**PROBLEM SET:**
**A)** Reproduce everything in the healthcare mutual funds passage below from "Even with the" down to "a virtual monopoly.".
**B)** In the healthcare mutual funds passage below, what percentage of the Eaton Vance Worldwide Health Sciences portfolio is in Asia?

**SUPPLIED PASSAGE:**
_____

In the budget battles on Capitol Hill, a big hot-button issue is healthcare. It represents a substantial amount of government expenditures – and the growth rate is higher than the overall economy.

Besides the retiring Baby Boomers, there are some other major forces at work. For example, obesity is becoming a big problem, which is leading to higher rates of disease. At the same time, there continues to be much growth in cutting-edge medical procedures – which are often expensive. Consider that since the 1970s, healthcare expenditures have doubled as a percentage of GDP, reaching about 16%.

In light of these trends, there should be many winners in the healthcare sector. And one way to participate is through mutual funds.

So let’s take a look at some of the top offerings among healthcare funds right now:

T. Rowe Price Health Sciences (PRHSX)

Even though the T. Rowe Price Health Sciences Fund (MUTF: PRHSX) is a one of the larger offerings in its sector, it still tries to focus on smaller growth companies. It certainly helps that the portfolio manager — Kris Jenner – has a background as a physician. He was also a biotech analyst. In other words, Kris has a good sense of the latest trends and technologies.

The fund also has a reasonable expense ratio, which is 0.84% and the turnover is also a low 36.4%. Basically, Kris tends to take a buy-and-hold approach to investments.

Eaton Vance Worldwide Health Sciences (ETHSX)

Even with the positive long-term trends, healthcare stocks can be quite volatile. There are extremely tough regulatory requirements, which can make it tough to get a drug to market. And as seen with the impact of Obama-care, there is still much uncertainty in the industry.

In the case of the Eaton Vance Worldwide Health Sciences (MUTF: ETHSX), it works hard to avoid the problems. Because of this, the portfolio is composed of many large companies. Some of the top holdings include Novartis (NYSE: NVS), Mitsubishi Tanabe, Roche (PINK: RHHBY), Allergan (NYSE: AGN) and Pfizer (NYSE: PFE).

The fund also provides exposure to foreign markets. About 20.42% of the portfolio is in Europe and 17.12% in Asia.

Fidelity Select Health Care (FSPHX)

Drugmakers and biotech companies can generate substantial profits. They will get patent protection for their innovations, which provides a virtual monopoly.

But there is another opportunity in healthcare: information technology. Yes, this can be a way to help reduce overall costs.

_____

**SUPPLIED ENTRIES:**
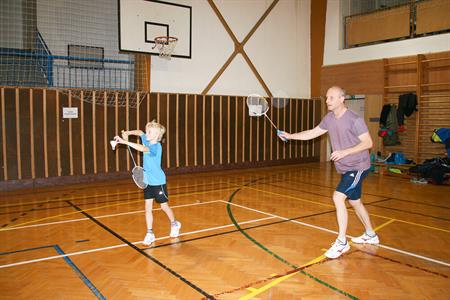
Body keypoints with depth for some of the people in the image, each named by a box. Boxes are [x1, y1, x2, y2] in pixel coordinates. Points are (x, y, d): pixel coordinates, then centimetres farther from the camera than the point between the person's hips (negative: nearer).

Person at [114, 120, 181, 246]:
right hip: (147, 181, 7)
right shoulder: (147, 141, 1)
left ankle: (174, 224, 34)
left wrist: (125, 141, -44)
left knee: (164, 206, 9)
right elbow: (139, 132, 18)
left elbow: (142, 148, -41)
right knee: (148, 208, 3)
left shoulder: (156, 146, -22)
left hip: (158, 182, -7)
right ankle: (150, 233, 10)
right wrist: (128, 133, -1)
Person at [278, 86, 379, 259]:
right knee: (355, 201, 19)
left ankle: (341, 242, -8)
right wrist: (290, 136, 1)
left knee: (338, 197, -20)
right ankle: (370, 235, 39)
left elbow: (368, 143, -19)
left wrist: (344, 152, -28)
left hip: (358, 167, -8)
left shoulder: (354, 120, -20)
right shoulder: (329, 118, 3)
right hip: (345, 169, 9)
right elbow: (312, 133, 10)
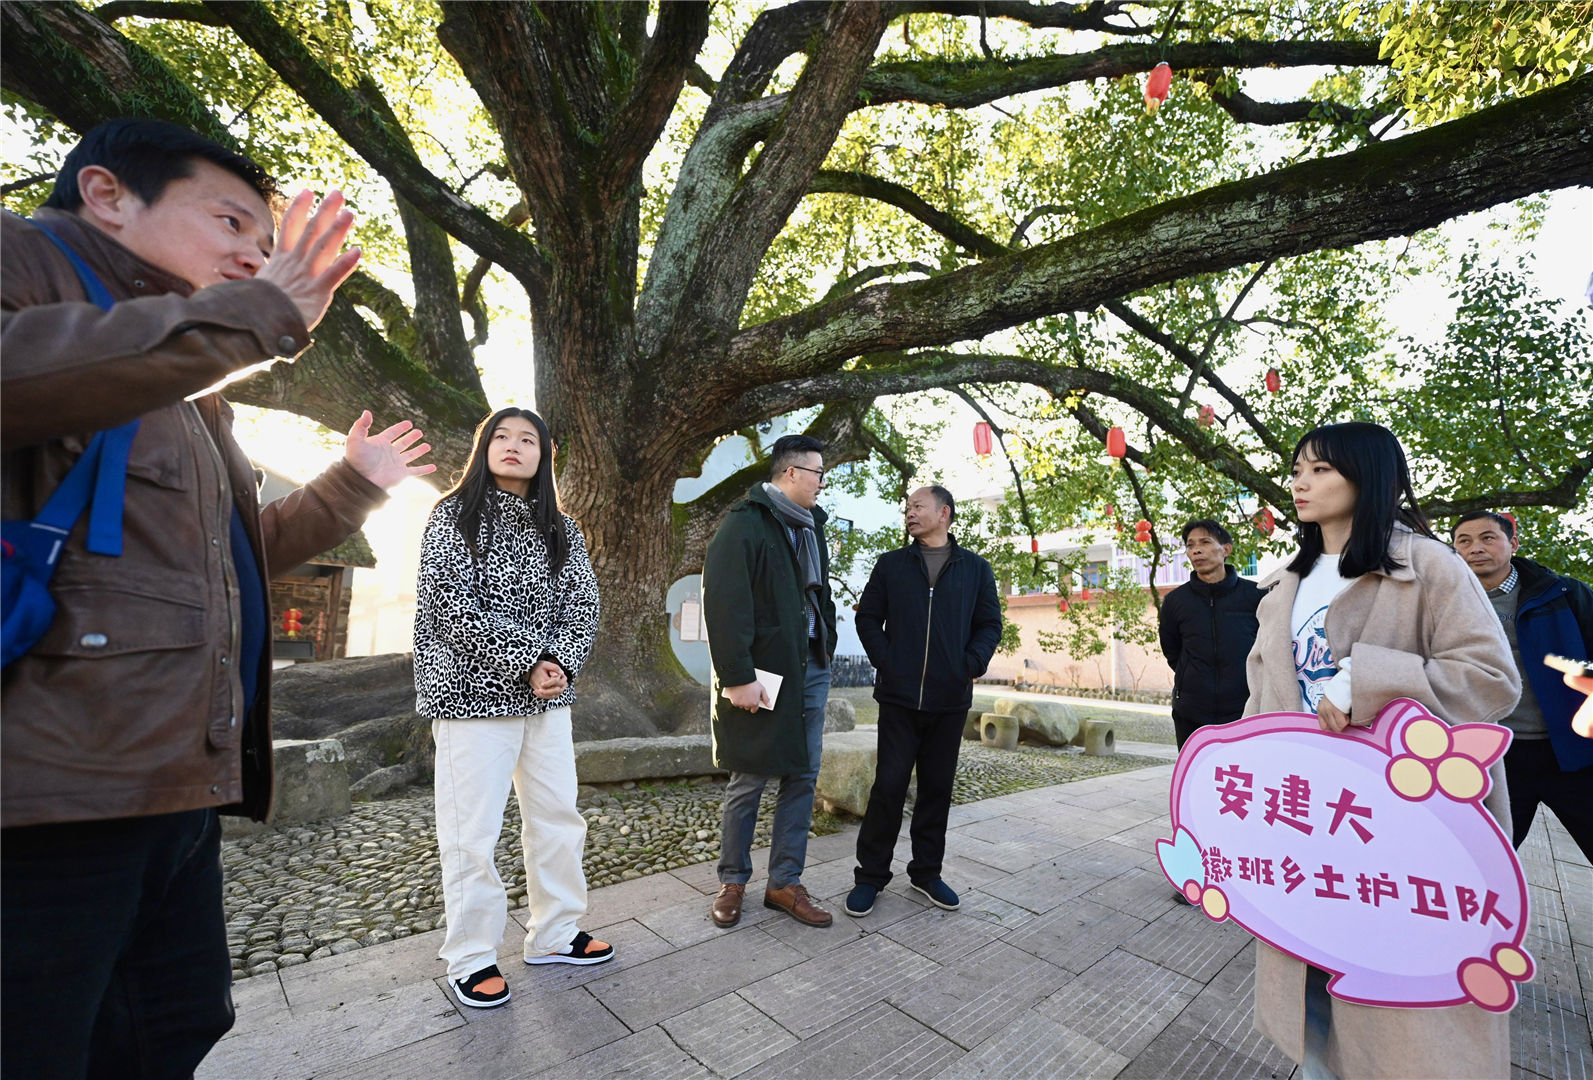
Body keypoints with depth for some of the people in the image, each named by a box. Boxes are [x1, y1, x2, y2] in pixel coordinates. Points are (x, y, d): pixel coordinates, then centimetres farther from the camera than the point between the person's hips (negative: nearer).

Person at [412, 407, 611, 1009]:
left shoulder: (561, 530, 12)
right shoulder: (454, 516, -1)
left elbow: (583, 603, 6)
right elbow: (451, 604, -12)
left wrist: (560, 662, -13)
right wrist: (526, 663, -16)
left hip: (548, 695, 5)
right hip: (473, 692, -5)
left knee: (559, 816, 11)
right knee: (471, 832, 2)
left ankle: (554, 935, 27)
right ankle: (470, 958, 20)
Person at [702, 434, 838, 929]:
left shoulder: (811, 525, 14)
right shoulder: (745, 525, -11)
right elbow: (725, 606, -17)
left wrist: (825, 646, 9)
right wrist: (738, 677, -20)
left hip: (810, 669, 8)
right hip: (762, 674, -7)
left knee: (803, 777, 11)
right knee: (749, 781, 6)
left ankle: (785, 882, 25)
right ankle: (733, 882, 26)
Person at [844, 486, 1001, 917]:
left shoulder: (975, 569, 7)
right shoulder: (891, 564, 6)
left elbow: (990, 623, 8)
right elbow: (868, 617, 6)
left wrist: (973, 664, -7)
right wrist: (884, 660, -7)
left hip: (950, 700, 1)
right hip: (899, 696, -1)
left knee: (937, 786, 12)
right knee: (889, 785, 0)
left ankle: (927, 871, 28)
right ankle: (871, 874, 16)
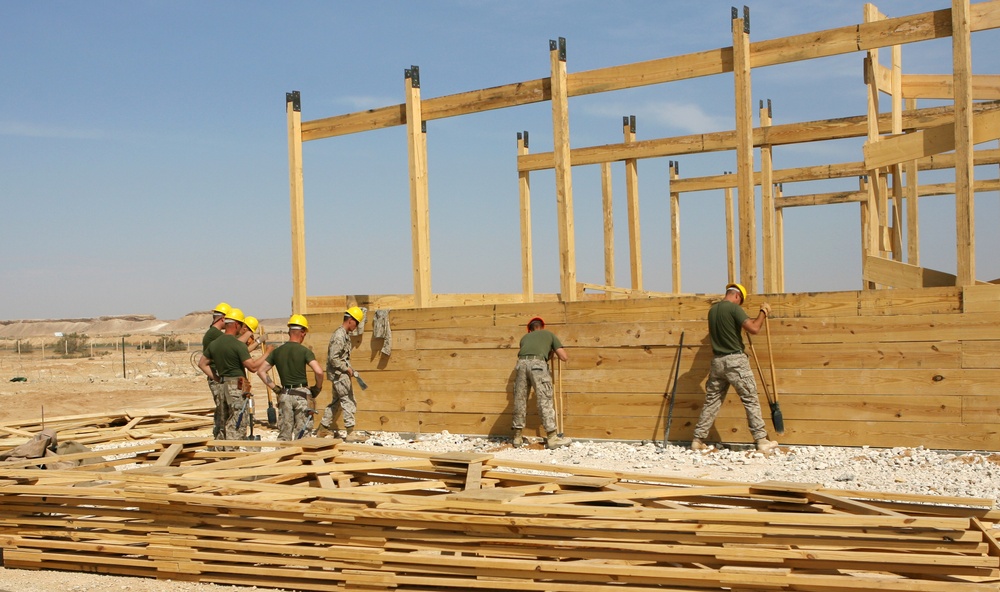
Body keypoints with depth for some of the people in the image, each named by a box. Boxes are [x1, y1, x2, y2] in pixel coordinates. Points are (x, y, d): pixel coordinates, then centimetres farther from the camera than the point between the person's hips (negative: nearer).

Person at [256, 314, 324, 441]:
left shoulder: (277, 351, 6)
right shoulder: (304, 351, -8)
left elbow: (261, 371, 7)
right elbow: (319, 371, -20)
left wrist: (275, 388, 10)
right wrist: (317, 388, -3)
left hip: (284, 395, 4)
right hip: (302, 394, -4)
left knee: (284, 433, 11)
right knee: (302, 433, 2)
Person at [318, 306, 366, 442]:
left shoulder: (345, 334, 12)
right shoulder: (339, 336, -19)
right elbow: (333, 358, -22)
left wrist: (349, 369, 13)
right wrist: (347, 369, -17)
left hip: (341, 374, 10)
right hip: (339, 374, -10)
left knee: (336, 401, 17)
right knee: (348, 402, -7)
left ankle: (323, 428, 25)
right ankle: (350, 433, -4)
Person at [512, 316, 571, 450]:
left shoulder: (525, 337, 35)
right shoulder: (549, 334, 27)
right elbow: (564, 357, 20)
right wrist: (553, 353, 41)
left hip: (521, 363, 3)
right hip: (538, 363, -3)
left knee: (520, 400, 12)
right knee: (545, 400, 1)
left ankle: (517, 437, 19)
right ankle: (552, 438, 3)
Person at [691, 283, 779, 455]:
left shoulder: (712, 310, 11)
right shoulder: (734, 308, -11)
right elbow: (754, 328, -20)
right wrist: (763, 312, -4)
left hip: (717, 361, 7)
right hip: (735, 360, -6)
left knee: (711, 401, 12)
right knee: (751, 400, 1)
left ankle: (698, 440, 13)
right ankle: (762, 441, 1)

_____

**SOLUTIONS BY TASK:**
**A)**
Even with the positive long-term trends, healthcare stocks can be quite volatile. There are extremely tough regulatory requirements, which can make it tough to get a drug to market. And as seen with the impact of Obama-care, there is still much uncertainty in the industry.

In the case of the Eaton Vance Worldwide Health Sciences (MUTF: ETHSX), it works hard to avoid the problems. Because of this, the portfolio is composed of many large companies. Some of the top holdings include Novartis (NYSE: NVS), Mitsubishi Tanabe, Roche (PINK: RHHBY), Allergan (NYSE: AGN) and Pfizer (NYSE: PFE).

The fund also provides exposure to foreign markets. About 20.42% of the portfolio is in Europe and 17.12% in Asia.

Fidelity Select Health Care (FSPHX)

Drugmakers and biotech companies can generate substantial profits. They will get patent protection for their innovations, which provides a virtual monopoly.

**B)** 17.12%